Launchd, only we're going to call
that new section __launchd_plist.
So then we've got a tool that's all
ready to go and securely signed.
And then there's one more magic API call you have to make.
So you obtain a right from the
user using authorization calls
into our security framework and the authorization level.
And that's going to be the
kSMWriteBlessPrivilegedHelperToolWrite.
And what this does is say hey, operating system, I want
to install this tool as a root owned job, as a daemon.
And once you've got that authorization reference you call
SMJobBless, and you pass a domain that says I want this
to reside in the privileged system domain followed by
an argument specifying the name of the tool you have.
We support having multiple helper tools in an application.
Normally, there's just one.
But we still make you specify it.
Then you pass the authRef and
an optional error parameter.
And once you check that the result is
true then you can issue the request.
Now you don't actually have to keep any state
around to say, well, have I installed the helper tool
or not because you can just do this every time.
If the helper is already there we'll just return
true to you and we also have automatic versioning.
So if you're installing a new version of your helper tool,
we'll automatically remove the old
one and put the new one in its place.
So that's how you can elevate your
privileges easily on Mac OS X
with the service management framework and Launch-on-Demand.
So wrapping up, what have we covered?
We covered the basics of Launch-on-Demand, why it's
better, why Apple uses it, why we put so much effort
into retooling our system to be fully on demand.
And we covered why Launch-on-Demand is better, as I said.
And we also used GCD to write a
really efficient helper tool.
It's not -- as important that the tool is
running efficiently when it is running,
as it not running when it doesn't need to be.
Those two things are equally important to us.
And finally, we applied those lessons to boot strapping, a
privileged helper tool, and installing it so that a GUI app
on Mac OS X could elevate its privileges.
So we have some related sessions.
There was a GCD session yesterday, and it's being
repeated tomorrow if you -- and it was pretty packed.

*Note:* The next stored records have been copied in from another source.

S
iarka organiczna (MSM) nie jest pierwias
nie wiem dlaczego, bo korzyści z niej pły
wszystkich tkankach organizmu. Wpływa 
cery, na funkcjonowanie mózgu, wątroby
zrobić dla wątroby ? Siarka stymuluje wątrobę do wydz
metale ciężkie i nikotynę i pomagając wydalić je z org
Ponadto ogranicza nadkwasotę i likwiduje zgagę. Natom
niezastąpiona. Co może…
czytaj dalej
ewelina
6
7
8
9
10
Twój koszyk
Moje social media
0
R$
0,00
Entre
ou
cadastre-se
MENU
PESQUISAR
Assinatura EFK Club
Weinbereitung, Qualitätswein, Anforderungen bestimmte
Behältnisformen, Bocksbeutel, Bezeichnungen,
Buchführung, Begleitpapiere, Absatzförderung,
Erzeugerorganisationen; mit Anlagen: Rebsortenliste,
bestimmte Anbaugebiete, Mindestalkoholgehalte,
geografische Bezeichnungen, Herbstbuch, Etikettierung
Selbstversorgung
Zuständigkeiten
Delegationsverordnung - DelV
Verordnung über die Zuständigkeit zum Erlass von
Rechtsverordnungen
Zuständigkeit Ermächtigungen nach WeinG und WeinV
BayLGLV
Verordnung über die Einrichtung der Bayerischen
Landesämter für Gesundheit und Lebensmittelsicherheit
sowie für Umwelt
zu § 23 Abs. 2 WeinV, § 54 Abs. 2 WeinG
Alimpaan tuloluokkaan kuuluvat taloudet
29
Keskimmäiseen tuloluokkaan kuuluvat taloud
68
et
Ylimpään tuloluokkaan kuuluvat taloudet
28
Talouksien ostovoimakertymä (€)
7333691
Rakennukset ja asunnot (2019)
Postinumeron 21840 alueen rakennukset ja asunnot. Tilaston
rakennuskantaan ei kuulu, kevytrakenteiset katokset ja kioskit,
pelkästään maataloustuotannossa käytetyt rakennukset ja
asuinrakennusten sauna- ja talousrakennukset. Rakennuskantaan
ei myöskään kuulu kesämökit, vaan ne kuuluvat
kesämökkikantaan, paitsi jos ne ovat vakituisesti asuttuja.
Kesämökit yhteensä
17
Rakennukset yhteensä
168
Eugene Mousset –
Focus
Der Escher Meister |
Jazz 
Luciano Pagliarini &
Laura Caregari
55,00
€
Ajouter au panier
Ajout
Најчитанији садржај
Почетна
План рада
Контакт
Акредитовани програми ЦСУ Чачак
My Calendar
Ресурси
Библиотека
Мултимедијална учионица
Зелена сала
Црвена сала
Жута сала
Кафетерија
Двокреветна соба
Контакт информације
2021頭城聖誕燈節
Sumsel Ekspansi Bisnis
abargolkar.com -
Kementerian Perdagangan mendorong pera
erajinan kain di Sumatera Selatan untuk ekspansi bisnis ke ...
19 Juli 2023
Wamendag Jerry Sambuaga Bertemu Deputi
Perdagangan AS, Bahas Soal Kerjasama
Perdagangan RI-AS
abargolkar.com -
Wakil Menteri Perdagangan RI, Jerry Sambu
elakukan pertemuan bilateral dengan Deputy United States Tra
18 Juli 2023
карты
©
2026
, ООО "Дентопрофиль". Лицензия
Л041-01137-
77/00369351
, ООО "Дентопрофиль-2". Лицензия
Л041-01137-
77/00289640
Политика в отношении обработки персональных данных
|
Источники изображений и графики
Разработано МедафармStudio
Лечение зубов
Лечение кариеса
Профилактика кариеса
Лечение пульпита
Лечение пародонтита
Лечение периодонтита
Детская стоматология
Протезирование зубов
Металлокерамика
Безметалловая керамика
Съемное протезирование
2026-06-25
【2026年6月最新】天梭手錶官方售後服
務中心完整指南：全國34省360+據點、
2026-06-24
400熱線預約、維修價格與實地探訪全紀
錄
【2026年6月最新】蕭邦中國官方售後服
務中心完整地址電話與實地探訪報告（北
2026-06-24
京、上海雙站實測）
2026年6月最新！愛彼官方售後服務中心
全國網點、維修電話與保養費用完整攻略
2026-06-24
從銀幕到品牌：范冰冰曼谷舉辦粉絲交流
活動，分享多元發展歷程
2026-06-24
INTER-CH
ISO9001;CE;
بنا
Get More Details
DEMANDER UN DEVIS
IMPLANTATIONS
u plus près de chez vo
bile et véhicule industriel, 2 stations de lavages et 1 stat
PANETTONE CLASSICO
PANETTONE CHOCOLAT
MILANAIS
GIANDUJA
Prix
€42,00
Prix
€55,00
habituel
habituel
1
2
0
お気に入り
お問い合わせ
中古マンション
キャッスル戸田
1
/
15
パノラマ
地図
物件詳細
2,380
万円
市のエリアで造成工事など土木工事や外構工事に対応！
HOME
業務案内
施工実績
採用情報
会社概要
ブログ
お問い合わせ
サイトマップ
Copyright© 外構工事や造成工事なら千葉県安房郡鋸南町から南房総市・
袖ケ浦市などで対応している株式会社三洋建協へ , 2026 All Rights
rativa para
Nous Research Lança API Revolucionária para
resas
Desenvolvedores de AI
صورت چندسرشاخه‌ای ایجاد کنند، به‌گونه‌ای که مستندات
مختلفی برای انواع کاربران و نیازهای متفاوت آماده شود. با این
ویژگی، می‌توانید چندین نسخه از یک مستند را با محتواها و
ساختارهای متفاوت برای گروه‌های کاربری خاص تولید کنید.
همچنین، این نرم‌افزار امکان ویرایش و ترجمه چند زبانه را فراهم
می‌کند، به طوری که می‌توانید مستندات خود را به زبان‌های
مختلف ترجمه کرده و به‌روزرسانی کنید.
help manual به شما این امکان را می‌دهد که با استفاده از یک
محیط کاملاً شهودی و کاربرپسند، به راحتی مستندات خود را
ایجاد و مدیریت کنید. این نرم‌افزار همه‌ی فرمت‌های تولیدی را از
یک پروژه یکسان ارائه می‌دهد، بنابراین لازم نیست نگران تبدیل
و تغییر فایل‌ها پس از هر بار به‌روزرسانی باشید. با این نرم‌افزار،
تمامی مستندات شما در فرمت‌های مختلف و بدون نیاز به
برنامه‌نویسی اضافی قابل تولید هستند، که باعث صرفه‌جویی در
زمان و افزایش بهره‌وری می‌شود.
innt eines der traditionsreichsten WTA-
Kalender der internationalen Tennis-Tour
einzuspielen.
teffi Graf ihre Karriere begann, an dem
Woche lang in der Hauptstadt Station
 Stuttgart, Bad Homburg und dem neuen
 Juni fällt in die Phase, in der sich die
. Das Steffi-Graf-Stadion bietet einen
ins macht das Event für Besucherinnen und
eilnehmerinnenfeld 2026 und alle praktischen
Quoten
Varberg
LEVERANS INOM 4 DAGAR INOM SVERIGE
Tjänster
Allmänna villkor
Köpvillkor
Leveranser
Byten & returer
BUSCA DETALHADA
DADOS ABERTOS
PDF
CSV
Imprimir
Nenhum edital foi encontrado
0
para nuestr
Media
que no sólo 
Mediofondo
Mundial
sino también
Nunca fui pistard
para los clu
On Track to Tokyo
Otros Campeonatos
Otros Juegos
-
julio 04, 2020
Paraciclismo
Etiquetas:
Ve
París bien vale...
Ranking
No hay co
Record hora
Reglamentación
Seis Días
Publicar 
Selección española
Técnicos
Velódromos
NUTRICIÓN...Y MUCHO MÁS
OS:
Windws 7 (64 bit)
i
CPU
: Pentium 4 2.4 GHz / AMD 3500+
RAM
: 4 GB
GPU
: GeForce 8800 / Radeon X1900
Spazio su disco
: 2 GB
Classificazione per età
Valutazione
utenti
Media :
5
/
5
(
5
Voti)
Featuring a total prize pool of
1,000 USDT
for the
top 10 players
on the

So if you couldn't make it I encourage you to go
to it and learn more about the details of GCD.
And there's also a more iPhone
app centered GCD session tomorrow at 10:15.
And then we have some sessions from last
year that you might be interested in.
If you have access to them on iTunes, check out Designing
for launchd, which was last year's launchd session,
that was a more high level overview
of the Launch-on-Demand architecture.
Then we also had Managing User Privileges and
Operations with Author Observations Services.
If you're new to the authorization APIs.
And finally, Assigning your Application
an Identity with Code Signing.
And this will cover how you can make a reliable code
signing identity and the foundations of code signing.
For more information in general, you have our contacts here,
we encourage you to go to the Dev forums
too, and ask your questions there.
We regularly check them.
And we have a couple of websites and mailing lists.
Both launchd and GCD are open source on
Mac OS Forge and if you have questions,
you can join the mailing lists for each of those.
And we have man pages for documentation
on both launchd and GCD.
And there's header doc in the service
management frameworks header.
And finally, the SSD example that we went
through during this presentation is available
as sample code on the WWDC sample site.
Also there's a service management example showing how to set
up your project properly to install
a privileged helper tool.
And then there's better authorization sample,
which is our Leopard compatible way
of installing privileged helper tools.